- **Try it**
Identify every line in the material below that contains the string "trgovine", and copy each one. Case counts.

Source data START

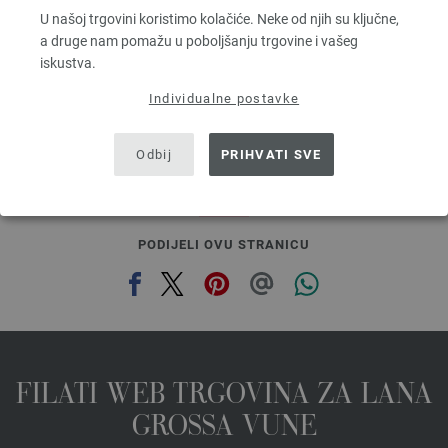
Dužina: otprilike 160 m / 50 g
U našoj trgovini koristimo kolačiće. Neke od njih su ključne,
Većina igle: 3,5 - 4,5
a druge nam pomažu u poboljšanju trgovine i vašeg
4,16 €
iskustva.
4,86 $
bez PDV-a, dodatno troškovi za dostavu, Osnovna cijena:
83,20 €
/ kg
Individualne postavke
prev
next
Odbij
PRIHVATI SVE
PODIJELI OVU STRANICU
FILATI WEB TRGOVINA ZA LANA
GROSSA VUNE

Source data END

- **Exercise result**
a druge nam pomažu u poboljšanju trgovine i vašeg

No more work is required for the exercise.